Lambda expressions and anonymous delegates are 2 examples where "scope" kind of alters meaning.
You can have a method finish, but your lambda expression code can still be running. They're nice, terse ways to express functionality, but they come from functional programming and look somewhat odd in the context of OO programming, and are counter-intuitive when you look at them the first time.
I'm sure there are other reasons for object lifetime not being entirely determined by scope, but that's one look at "scope".
I fully agree, those things do change matters. My particular rant is towards the following C# pattern:
public bool SomethingSomething(string filename)
SomeClass sc = new SomeClass();
// or ...
SomeClass sc2 = obtainClassForFile(filename);
// Do stuff
// The end.
Nobody ever frees sc nor sc2. Should I have used using()
on this so Dispose() gets called automatically? Maybe. Or maybe not. This pattern works just fine for temporary 'local' types like arrays and the sort.
Woop de wooping wah wah, the GC helps me out by taking the worry of free()ing things away. But now nobody knows WHEN it happens exactly. And there is the pain of garbage collectors running and slowing down your app as a result unless they are very well optimized. Most of the time, it makes no difference.
But it messes big time with our ability, as programmers, to recognise bad situations. I am a big fan of Joel Spolsky's Making Code Look Wrong
article, even though I fail to use those techniques properly half the time as I code too many little things where it does not matter rather than big systems with different sorts of data where such consistency does shine. It explains very well how for code to be maintainable and understandable after you have written it, recognisable patterns are ideal.

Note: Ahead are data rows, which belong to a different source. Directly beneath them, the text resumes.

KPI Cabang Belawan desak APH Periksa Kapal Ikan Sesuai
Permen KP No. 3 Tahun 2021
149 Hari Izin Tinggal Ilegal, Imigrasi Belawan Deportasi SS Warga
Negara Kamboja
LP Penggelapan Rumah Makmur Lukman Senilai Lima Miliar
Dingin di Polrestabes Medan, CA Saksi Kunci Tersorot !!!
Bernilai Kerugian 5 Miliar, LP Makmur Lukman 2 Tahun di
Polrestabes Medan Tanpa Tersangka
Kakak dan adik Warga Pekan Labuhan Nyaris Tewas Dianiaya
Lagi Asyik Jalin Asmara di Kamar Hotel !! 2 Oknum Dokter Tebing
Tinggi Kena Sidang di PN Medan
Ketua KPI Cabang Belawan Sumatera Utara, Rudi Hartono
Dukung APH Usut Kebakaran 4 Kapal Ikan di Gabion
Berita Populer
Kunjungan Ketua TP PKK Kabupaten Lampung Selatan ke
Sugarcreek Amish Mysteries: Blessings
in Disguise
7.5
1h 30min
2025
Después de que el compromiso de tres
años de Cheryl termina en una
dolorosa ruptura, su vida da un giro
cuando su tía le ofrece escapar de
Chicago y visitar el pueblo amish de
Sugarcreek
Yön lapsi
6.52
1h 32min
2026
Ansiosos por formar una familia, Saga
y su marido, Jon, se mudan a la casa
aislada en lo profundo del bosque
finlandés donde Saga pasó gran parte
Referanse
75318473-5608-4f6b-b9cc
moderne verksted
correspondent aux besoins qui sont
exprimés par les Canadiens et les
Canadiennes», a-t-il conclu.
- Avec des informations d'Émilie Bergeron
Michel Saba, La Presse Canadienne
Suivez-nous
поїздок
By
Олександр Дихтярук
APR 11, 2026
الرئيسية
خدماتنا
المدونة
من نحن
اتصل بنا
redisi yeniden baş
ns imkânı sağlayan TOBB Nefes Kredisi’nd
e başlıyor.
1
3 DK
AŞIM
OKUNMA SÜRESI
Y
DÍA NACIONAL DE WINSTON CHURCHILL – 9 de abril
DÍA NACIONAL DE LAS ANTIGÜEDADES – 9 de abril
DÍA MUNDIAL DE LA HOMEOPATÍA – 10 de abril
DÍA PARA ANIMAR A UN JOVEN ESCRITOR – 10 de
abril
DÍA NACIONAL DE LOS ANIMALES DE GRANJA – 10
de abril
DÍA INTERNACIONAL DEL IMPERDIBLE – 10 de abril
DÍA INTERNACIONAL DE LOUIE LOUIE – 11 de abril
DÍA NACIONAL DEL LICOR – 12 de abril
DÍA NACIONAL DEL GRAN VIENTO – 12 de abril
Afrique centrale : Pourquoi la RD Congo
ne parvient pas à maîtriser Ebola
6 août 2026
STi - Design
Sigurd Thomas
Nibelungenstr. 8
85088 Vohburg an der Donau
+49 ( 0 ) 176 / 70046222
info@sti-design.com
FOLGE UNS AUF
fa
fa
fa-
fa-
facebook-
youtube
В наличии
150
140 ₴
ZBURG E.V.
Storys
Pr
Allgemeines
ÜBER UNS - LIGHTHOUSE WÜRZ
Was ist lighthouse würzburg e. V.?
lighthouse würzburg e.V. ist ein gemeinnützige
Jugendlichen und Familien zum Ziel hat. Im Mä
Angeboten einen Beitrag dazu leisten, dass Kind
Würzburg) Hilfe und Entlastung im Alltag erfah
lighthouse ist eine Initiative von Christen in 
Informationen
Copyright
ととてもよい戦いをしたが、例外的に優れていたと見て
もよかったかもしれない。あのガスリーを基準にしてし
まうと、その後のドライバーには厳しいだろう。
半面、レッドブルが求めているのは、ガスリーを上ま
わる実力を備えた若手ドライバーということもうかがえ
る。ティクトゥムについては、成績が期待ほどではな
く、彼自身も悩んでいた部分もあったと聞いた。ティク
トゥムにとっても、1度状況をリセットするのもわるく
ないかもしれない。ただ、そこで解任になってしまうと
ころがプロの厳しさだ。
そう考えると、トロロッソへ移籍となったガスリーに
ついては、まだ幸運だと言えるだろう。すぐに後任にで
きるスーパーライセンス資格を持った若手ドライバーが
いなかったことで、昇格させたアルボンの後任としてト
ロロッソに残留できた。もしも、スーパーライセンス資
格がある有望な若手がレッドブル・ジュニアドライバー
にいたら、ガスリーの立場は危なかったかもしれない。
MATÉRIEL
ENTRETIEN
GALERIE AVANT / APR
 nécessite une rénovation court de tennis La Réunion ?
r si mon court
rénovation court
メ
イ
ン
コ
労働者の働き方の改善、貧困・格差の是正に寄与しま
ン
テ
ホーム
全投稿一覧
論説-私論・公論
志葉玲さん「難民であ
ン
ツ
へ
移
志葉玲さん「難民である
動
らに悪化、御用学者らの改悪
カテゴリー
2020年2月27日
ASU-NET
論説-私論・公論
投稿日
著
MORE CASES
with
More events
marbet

In the case of local variables I gave above, you cannot ever be certain you used it properly, unless you decide to throw a using()
statement around every temporary object you create (and that will lead to code that is overly verbose which has its own issues). The simpler code I wrote above cannot ever tell you 'I did this right
', but it can only say 'it looks fine to me
You want the code to say 'Damn, this looks totally wrong!
' and get down to fixing it. You do not
want code that says 'It might be wrong, but it might not be.
', since you either end up ignoring the pattern, or you fruitlessly debug tons of correct code - neither of which is healthy to your sanity in the short term or the long term.
Sorry, I rant again. But I'm a bit more awake right now than I was last time I posted.